The Dead Mule School of Southern Literature has a piece of short fiction that includes a description of the game I remember:

"Eddie had shown Seemueller a cool game. Each of the boys meticulously drew an army on the side of a sheet of paper, and then took turns scratching a pencil line as fast as he could across from his guys to Eddie’s guys. Scritch! and Seemueller’s cannon takes out a line of infantry guys. Eddie’s turn, scritch! The black pencil line runs right through a tank."

I'd love a description as intricate as the Wikipedia paper football entry.
posted by hrbrmstr to Sports, Hobbies, & Recreation (11 answers total) 15 users marked this as a favorite
 
Best answer: Our version (NJ, learned from a friend around 1977) didn't involve soldiers, just tanks, and was called "Tanks" or after one friend made a slip of the tongue, "Tinks".

I wrote up the basic rules some times ago (good lord, nearly 10 years ago according to the date in the file).

Does that help?
posted by fings at 8:19 PM on March 23, 2009 [3 favorites]


Response by poster: @fings it most definitely helps! i completely forgot about the movement part. it's precisely what i was looking for!
posted by hrbrmstr at 8:49 PM on March 23, 2009 [1 favorite]


The version of this that I played in junior high was called STAB. The basic rules of play were the same as in fings's description, but instead of a field of rocks you drew large islands connected by bridges, and instead of a row of tank dots, you started with the letters S T A B. Each letter stood for a different unit: Subs could only travel on water and could go under bridges, Tanks worked the same way fings describes but couldn't travel on water, Airplanes could move whatever they wanted, and Boats also only travelled on water. There was definitely a difference between subs and boats but I'm not sure what it was - possibly boats couldn't go under bridges. Instead of drawing a circle to represent units, you drew the letter of the unit. For larger games, multiple pieces of looseleaf were taped together and people used different coloured pens or pencils to distinguish their teams.
posted by oulipian at 9:00 PM on March 23, 2009 [2 favorites]

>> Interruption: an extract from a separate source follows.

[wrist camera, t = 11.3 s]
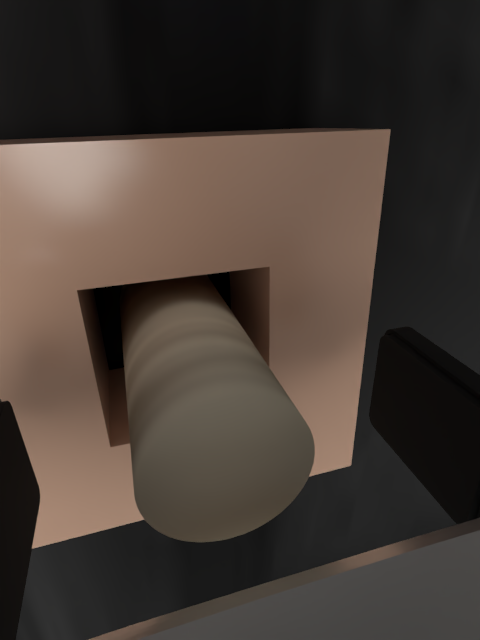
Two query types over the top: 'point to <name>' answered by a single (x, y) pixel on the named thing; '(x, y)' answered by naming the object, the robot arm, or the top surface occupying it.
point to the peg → (205, 415)
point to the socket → (175, 262)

Around 1981 I played a post-Star Wars variation of this in Northern California where the only units were angular space fighters. You would flick your finger against the pencil to make your starfighter cut through another ship and move to a new spot. I wish someone would write a Flash version of it.
posted by Kirklander at 9:21 PM on March 23, 2009


Ooh, STAB sounds like fun! Out of curiosity, when and where did you guys learn your games? The whole thing strikes me as one of those pieces of childhood culture, passed from kid to kid for generations, evolving over time.
posted by fings at 9:23 PM on March 23, 2009


This is, quite simply, the coolest thing I have ever encounter on Mefi. Bar none.
posted by phrakture at 9:28 PM on March 23, 2009


I'm 18 years old, and I played this all the time in middle school in Texas (read: five years ago). So it's definitely still being passed along.

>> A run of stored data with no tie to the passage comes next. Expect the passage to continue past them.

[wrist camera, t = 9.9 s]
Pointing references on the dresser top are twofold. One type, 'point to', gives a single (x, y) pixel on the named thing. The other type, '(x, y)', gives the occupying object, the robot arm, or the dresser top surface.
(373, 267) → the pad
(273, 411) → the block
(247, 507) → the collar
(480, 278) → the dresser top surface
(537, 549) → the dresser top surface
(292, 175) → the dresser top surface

And yes, it's pretty cool.
posted by Precision at 9:39 PM on March 23, 2009


I played the same version as oulipian, in singapore, during the 80's.
posted by nomisxid at 6:39 AM on March 24, 2009


STAB was something I learned from junior-high classmates in Atlantic Canada in the early 90s.
posted by oulipian at 7:51 AM on March 24, 2009


Response by poster: @oulipian STAB == double-plus good!
posted by hrbrmstr at 11:20 AM on March 24, 2009


Response by poster: @fings I learned my variant in grade/middle school. Friends shared it with me.